• [Job]
Reproduce the text of each listing below, swapping "Trámites" for "Gestiones" wherever it occurs and keeping everything else the same. Leave the pictures out of your answer.
========================
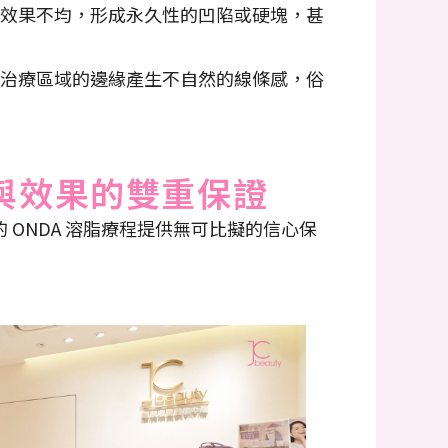
效果不均，形成永久性的凹陷或硬塊，甚
治療區域的邊緣產生不自然的線條感，俗
專業與效果的雙重保證
的 ONDA 溶脂療程提供無可比擬的信心保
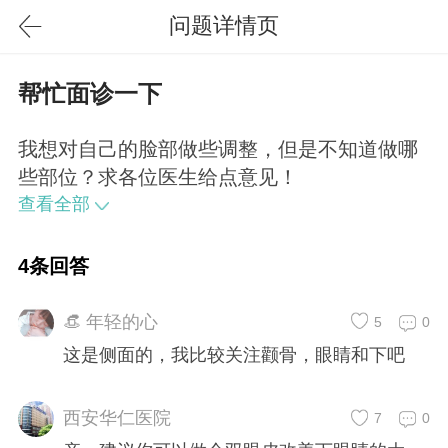
问题详情页
帮忙面诊一下
我想对自己的脸部做些调整，但是不知道做哪
些部位？求各位医生给点意见！
查看全部
4条回答
👒 年轻的心
5
0
这是侧面的，我比较关注颧骨，眼睛和下吧
西安华仁医院
7
0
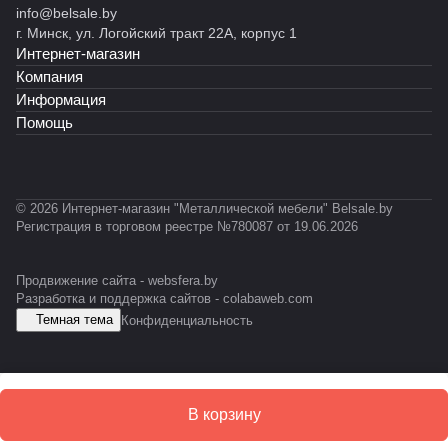
info@belsale.by
й
й
й
й
)
т
т
г. Минск, ул. Логойский тракт 22А, корпус 1
С
С
С
С
RAL
RAL
Интернет-магазин
К
T
Т
А
703
703
-
-
Б
5)
5)
Компания
0
0
-
Информация
5
1
E
Помощь
1
0
S
К
D
© 2026 Интернет-магазин "Металлической мебели" Belsale.by
Регистрация в торговом реестре №780087 от 19.06.2026
Продвижение сайта -
websfera.by
Разработка и поддержка сайтов -
colabaweb.com
Темная тема
Конфиденциальность
В корзину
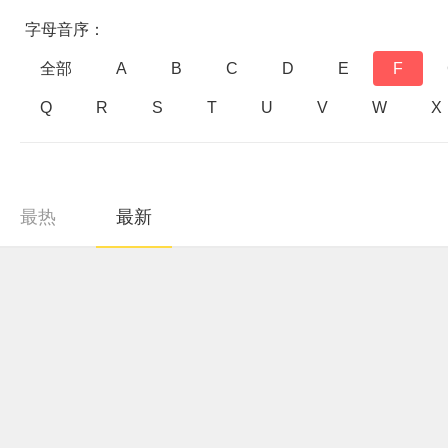
字母音序：
全部
A
B
C
D
E
F
Q
R
S
T
U
V
W
X
最热
最新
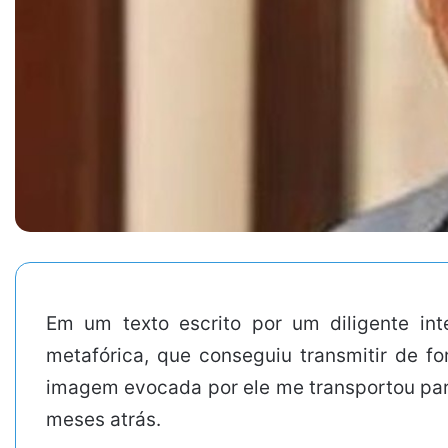
Em um texto escrito por um diligente in
metafórica, que conseguiu transmitir de f
imagem evocada por ele me transportou para
meses atrás.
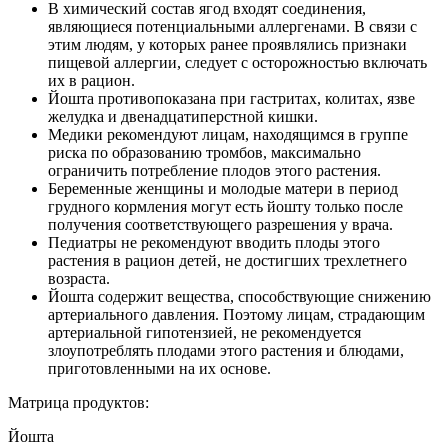
В химический состав ягод входят соединения,
являющиеся потенциальными аллергенами. В связи с
этим людям, у которых ранее проявлялись признаки
пищевой аллергии, следует с осторожностью включать
их в рацион.
Йошта противопоказана при гастритах, колитах, язве
желудка и двенадцатиперстной кишки.
Медики рекомендуют лицам, находящимся в группе
риска по образованию тромбов, максимально
ограничить потребление плодов этого растения.
Беременные женщины и молодые матери в период
грудного кормления могут есть йошту только после
получения соответствующего разрешения у врача.
Педиатры не рекомендуют вводить плоды этого
растения в рацион детей, не достигших трехлетнего
возраста.
Йошта содержит вещества, способствующие снижению
артериального давления. Поэтому лицам, страдающим
артериальной гипотензией, не рекомендуется
злоупотреблять плодами этого растения и блюдами,
приготовленными на их основе.
Матрица продуктов:
Йошта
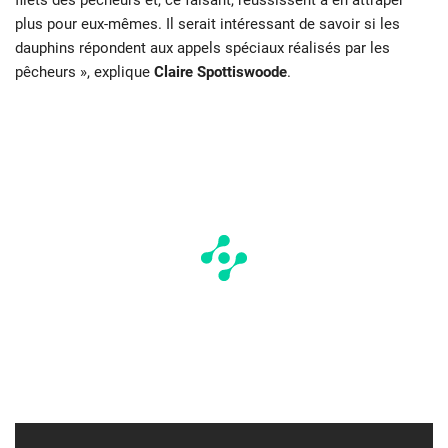
filets des pêcheurs et, ce faisant, réussissent à en attraper
plus pour eux-mêmes. Il serait intéressant de savoir si les
dauphins répondent aux appels spéciaux réalisés par les
pêcheurs », explique
Claire Spottiswoode
.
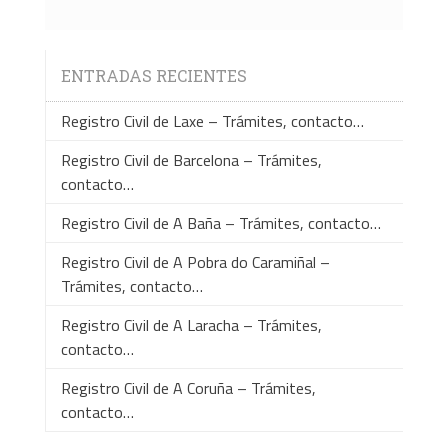
ENTRADAS RECIENTES
Registro Civil de Laxe – Trámites, contacto…
Registro Civil de Barcelona – Trámites,
contacto…
Registro Civil de A Baña – Trámites, contacto…
Registro Civil de A Pobra do Caramiñal –
Trámites, contacto…
Registro Civil de A Laracha – Trámites,
contacto…
Registro Civil de A Coruña – Trámites,
contacto…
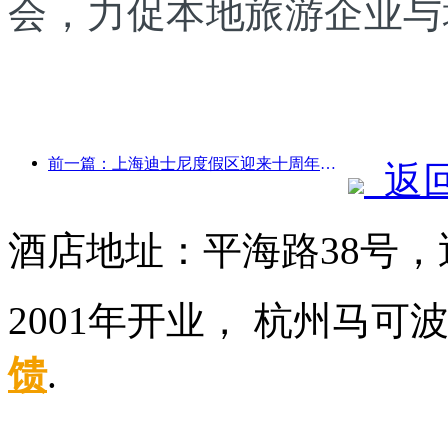
会，力促本地旅游企业与
前一篇：上海迪士尼度假区迎来十周年，累计接待游客超1亿人次
返
酒店地址：平海路38号
2001年开业， 杭州马可
馈
.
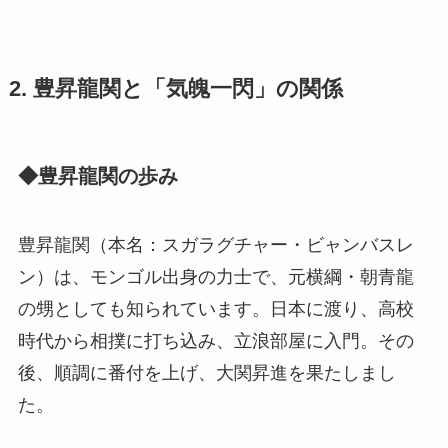
2. 豊昇龍関と「気魄一閃」の関係
◆豊昇龍関の歩み
豊昇龍関（本名：スガラグチャー・ビャンバスレ
ン）は、モンゴル出身の力士で、元横綱・朝青龍
の甥としても知られています。日本に渡り、高校
時代から相撲に打ち込み、立浪部屋に入門。その
後、順調に番付を上げ、大関昇進を果たしまし
た。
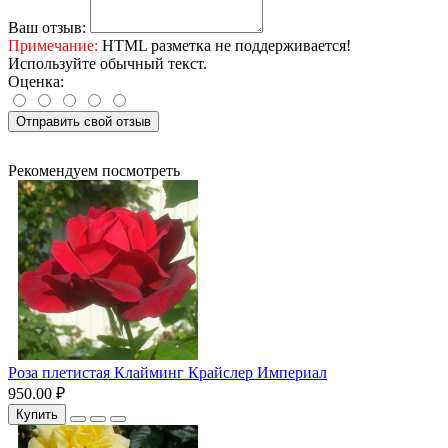
Ваш отзыв:
Примечание:
HTML разметка не поддерживается!
Используйте обычный текст.
Оценка:
Отправить свой отзыв
Рекомендуем посмотреть
Роза плетистая Клайминг Крайслер Империал
950.00 ₽
Купить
========================
• [The answer]
效果不均，形成永久性的凹陷或硬塊，甚
治療區域的邊緣產生不自然的線條感，俗
專業與效果的雙重保證
的 ONDA 溶脂療程提供無可比擬的信心保
问题详情页
帮忙面诊一下
我想对自己的脸部做些调整，但是不知道做哪
些部位？求各位医生给点意见！
查看全部
4条回答
👒 年轻的心
5
0
这是侧面的，我比较关注颧骨，眼睛和下吧
西安华仁医院
7
0
info@belsale.by
й
й
й
й
)
т
т
г. Минск, ул. Логойский тракт 22А, корпус 1
С
С
С
С
RAL
RAL
Интернет-магазин
К
T
Т
А
703
703
-
-
Б
5)
5)
Компания
0
0
-
Информация
5
1
E
Помощь
1
0
S
К
D
© 2026 Интернет-магазин "Металлической мебели" Belsale.by
Регистрация в торговом реестре №780087 от 19.06.2026
Продвижение сайта -
websfera.by
Разработка и поддержка сайтов -
colabaweb.com
Темная тема
Конфиденциальность
В корзину
字母音序：
全部
A
B
C
D
E
F
Q
R
S
T
U
V
W
X
最热
最新
Em um texto escrito por um diligente in
metafórica, que conseguiu transmitir de f
imagem evocada por ele me transportou para
meses atrás.
В химический состав ягод входят соединения,
являющиеся потенциальными аллергенами. В связи с
этим людям, у которых ранее проявлялись признаки
пищевой аллергии, следует с осторожностью включать
их в рацион.
Йошта противопоказана при гастритах, колитах, язве
желудка и двенадцатиперстной кишки.
Медики рекомендуют лицам, находящимся в группе
риска по образованию тромбов, максимально
ограничить потребление плодов этого растения.
Беременные женщины и молодые матери в период
грудного кормления могут есть йошту только после
получения соответствующего разрешения у врача.
Педиатры не рекомендуют вводить плоды этого
растения в рацион детей, не достигших трехлетнего
возраста.
Йошта содержит вещества, способствующие снижению
артериального давления. Поэтому лицам, страдающим
артериальной гипотензией, не рекомендуется
злоупотреблять плодами этого растения и блюдами,
приготовленными на их основе.
Матрица продуктов:
Йошта
filets des pêcheurs et, ce faisant, réussissent à en attraper
plus pour eux-mêmes. Il serait intéressant de savoir si les
dauphins répondent aux appels spéciaux réalisés par les
pêcheurs », explique
Claire Spottiswoode
.
ENTRADAS RECIENTES
Registro Civil de Laxe – Gestiones, contacto…
Registro Civil de Barcelona – Gestiones,
contacto…
Registro Civil de A Baña – Gestiones, contacto…
Registro Civil de A Pobra do Caramiñal –
Gestiones, contacto…
Registro Civil de A Laracha – Gestiones,
contacto…
Registro Civil de A Coruña – Gestiones,
contacto…
会，力促本地旅游企业与
前一篇：上海迪士尼度假区迎来十周年，累计接待游客超1亿人次
返
酒店地址：平海路38号
2001年开业， 杭州马可
馈
.
2. 豊昇龍関と「気魄一閃」の関係
◆豊昇龍関の歩み
豊昇龍関（本名：スガラグチャー・ビャンバスレ
ン）は、モンゴル出身の力士で、元横綱・朝青龍
の甥としても知られています。日本に渡り、高校
時代から相撲に打ち込み、立浪部屋に入門。その
後、順調に番付を上げ、大関昇進を果たしまし
た。
Ваш отзыв:
Примечание:
HTML разметка не поддерживается!
Используйте обычный текст.
Оценка:
Отправить свой отзыв
Рекомендуем посмотреть
Роза плетистая Клайминг Крайслер Империал
950.00 ₽
Купить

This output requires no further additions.